To tackle this problem, we will break it down step by step, addressing each part methodically. We have a gas with a specific heat ratio (γ) of 1.32, an initial volume of 1 liter, an initial temperature of 273 K, and an initial pressure of 1.00 atm. Let's begin with part (a).

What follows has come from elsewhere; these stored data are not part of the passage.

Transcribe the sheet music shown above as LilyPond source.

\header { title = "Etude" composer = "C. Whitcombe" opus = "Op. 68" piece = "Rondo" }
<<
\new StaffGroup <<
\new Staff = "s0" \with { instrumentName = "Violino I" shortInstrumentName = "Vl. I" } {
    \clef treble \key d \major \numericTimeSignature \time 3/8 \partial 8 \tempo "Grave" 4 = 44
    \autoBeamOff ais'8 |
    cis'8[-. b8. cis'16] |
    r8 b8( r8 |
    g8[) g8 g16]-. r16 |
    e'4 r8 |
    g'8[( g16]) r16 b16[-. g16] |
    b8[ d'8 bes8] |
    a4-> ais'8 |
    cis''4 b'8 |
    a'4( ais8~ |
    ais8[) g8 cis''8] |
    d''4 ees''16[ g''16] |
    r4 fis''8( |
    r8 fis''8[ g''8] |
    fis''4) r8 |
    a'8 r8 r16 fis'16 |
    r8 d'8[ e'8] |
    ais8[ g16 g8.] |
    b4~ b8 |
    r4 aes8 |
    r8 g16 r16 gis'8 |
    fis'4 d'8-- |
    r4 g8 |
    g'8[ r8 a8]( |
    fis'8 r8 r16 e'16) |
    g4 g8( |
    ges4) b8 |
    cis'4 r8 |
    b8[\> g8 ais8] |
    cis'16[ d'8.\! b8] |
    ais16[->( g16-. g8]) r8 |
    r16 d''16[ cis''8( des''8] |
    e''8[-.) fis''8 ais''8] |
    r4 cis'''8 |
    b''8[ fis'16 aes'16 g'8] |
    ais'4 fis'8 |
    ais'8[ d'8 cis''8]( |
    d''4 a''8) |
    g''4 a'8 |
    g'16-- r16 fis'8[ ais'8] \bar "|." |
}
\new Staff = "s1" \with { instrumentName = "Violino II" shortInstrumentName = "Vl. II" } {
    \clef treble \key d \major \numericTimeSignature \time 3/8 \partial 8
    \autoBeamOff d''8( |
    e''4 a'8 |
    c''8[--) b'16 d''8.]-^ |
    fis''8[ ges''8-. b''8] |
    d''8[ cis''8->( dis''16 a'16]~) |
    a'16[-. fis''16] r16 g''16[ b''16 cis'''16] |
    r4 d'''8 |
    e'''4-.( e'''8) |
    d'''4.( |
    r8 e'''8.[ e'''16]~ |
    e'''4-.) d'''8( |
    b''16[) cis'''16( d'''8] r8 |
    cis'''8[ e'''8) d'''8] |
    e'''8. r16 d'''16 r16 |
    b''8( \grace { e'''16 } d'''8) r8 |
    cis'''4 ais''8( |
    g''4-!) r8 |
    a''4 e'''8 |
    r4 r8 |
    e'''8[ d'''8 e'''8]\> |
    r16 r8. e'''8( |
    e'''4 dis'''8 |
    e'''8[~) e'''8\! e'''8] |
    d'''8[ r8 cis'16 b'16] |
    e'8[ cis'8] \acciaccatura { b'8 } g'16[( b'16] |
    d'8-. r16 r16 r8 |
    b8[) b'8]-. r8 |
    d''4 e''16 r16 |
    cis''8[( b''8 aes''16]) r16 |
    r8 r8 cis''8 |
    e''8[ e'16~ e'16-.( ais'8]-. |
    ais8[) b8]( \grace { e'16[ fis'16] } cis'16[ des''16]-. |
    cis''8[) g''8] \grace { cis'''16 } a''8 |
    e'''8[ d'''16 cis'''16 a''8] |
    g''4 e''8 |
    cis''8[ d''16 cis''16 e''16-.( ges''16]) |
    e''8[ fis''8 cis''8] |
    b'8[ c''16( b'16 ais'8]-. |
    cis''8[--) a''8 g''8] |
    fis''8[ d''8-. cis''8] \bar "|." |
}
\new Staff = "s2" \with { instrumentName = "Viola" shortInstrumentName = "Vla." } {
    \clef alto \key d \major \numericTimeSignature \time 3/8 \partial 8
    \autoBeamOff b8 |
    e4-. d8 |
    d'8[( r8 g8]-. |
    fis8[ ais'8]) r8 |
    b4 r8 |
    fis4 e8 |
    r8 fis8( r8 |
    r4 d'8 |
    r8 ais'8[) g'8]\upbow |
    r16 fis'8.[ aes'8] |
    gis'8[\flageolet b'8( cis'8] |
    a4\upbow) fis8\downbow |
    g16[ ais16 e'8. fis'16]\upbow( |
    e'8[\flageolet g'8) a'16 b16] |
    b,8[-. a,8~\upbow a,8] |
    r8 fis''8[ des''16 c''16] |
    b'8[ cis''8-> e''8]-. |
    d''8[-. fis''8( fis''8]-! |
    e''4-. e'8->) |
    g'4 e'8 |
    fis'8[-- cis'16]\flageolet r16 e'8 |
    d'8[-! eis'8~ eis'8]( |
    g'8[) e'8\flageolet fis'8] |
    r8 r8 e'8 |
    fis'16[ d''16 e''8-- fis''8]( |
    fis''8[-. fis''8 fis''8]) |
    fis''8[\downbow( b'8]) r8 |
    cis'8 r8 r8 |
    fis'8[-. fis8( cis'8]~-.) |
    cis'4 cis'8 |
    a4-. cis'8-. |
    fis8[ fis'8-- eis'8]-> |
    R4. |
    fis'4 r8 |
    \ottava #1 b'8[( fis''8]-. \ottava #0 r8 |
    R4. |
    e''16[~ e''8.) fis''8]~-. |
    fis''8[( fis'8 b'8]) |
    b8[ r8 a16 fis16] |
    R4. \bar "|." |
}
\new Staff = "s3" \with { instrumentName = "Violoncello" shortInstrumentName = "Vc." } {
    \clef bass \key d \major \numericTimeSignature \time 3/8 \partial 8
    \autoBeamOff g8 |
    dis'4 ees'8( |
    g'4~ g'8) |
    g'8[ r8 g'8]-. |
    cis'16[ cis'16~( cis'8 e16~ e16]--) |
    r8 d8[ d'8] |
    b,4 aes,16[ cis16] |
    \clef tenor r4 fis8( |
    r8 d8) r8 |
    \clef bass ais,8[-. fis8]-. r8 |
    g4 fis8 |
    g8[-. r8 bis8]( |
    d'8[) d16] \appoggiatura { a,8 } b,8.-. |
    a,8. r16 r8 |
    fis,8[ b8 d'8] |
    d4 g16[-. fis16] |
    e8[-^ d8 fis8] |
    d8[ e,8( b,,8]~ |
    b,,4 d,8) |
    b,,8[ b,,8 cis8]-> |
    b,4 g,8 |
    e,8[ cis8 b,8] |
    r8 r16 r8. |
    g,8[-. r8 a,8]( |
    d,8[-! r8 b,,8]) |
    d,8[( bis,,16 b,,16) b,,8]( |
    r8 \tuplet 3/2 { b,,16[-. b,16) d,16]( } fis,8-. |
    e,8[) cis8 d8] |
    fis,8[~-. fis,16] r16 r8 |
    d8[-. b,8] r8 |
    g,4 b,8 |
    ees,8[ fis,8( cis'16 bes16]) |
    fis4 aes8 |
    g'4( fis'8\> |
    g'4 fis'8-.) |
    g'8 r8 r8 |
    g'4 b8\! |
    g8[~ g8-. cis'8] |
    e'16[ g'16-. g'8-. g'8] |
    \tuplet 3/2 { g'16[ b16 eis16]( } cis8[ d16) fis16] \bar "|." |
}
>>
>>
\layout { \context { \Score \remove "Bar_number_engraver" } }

Adiabatic Compression of the Gas
In an adiabatic process, there is no heat exchange with the surroundings. The relationship between the pressure and volume for an ideal gas undergoing an adiabatic process can be expressed as:
- P₁V₁^γ = P₂V₂^γ
- T₁V₁^(γ-1) = T₂V₂^(γ-1)
Given that the initial volume (V₁) is 1 L, the final volume (V₂) after compression to half its original volume will be:
V₂ = V₁ / 2 = 1 L / 2 = 0.5 L
Now, we can use the first equation to find the final pressure (P₂). The initial pressure (P₁) is 1.00 atm.
Using the formula:
P₂ = P₁ * (V₁ / V₂)^γ
Substituting the values:
P₂ = 1.00 atm * (1 L / 0.5 L)^1.32
P₂ = 1.00 atm * (2)^1.32 ≈ 1.00 atm * 2.5 = 2.5 atm
Finding the Final Temperature
To find the final temperature (T₂), we can use the second equation:
T₂ = T₁ * (V₁ / V₂)^(γ-1)
Substituting the known values:
T₂ = 273 K * (1 L / 0.5 L)^(1.32 - 1)
T₂ = 273 K * (2)^0.32 ≈ 273 K * 1.25 = 341.25 K
Cooling the Gas at Constant Pressure
Now, moving on to part (b), where the gas is cooled back to 273 K at constant pressure. When cooling occurs at constant pressure, we can use the ideal gas law:
PV = nRT
Since the pressure remains constant, we can rearrange the equation to find the final volume (V₃):
V₃ = nRT / P
First, we need to calculate the number of moles (n) of the gas. Using the ideal gas law at the initial conditions:
n = P₁V₁ / RT₁
Substituting the values with R = 0.0821 L·atm/(K·mol):
n = (1.00 atm) * (1 L) / (0.0821 L·atm/(K·mol) * 273 K)
n ≈ 0.0446 moles
Now we can find the final volume at 273 K and constant pressure (1.00 atm):
V₃ = (0.0446 moles) * (0.0821 L·atm/(K·mol)) * (273 K) / (1.00 atm)
V₃ ≈ 1.00 L
Calculating Total Work Done on the Gas
For part (c), the work done on the gas during an adiabatic process can be calculated using the formula:
W = (P₂V₂ - P₁V₁) / (γ - 1)
Substituting the values:
W = (2.5 atm * 0.5 L - 1.00 atm * 1 L) / (1.32 - 1)
Converting atm·L to Joules (1 atm·L = 101.325 J):
W = [(2.5 * 0.5 * 101.325) - (1.00 * 1 * 101.325)] / (0.32)
W = [(126.65625 - 101.325) / 0.32]
W = 79.2302 J / 0.32 ≈ 247.28 J
To summarize:
- The final pressure after adiabatic compression is approximately 2.5 atm.
- The final temperature after adiabatic compression is approximately 341.25 K.
- After cooling at constant pressure, the final volume returns to approximately 1.00 L.
- The total work done on the gas during the adiabatic process is approximately 247.28 J.
By breaking down each part of the problem, we can see how the relationships between pressure, volume, and temperature interact during these processes. This provides a clearer understanding of the behavior of gases under different conditions.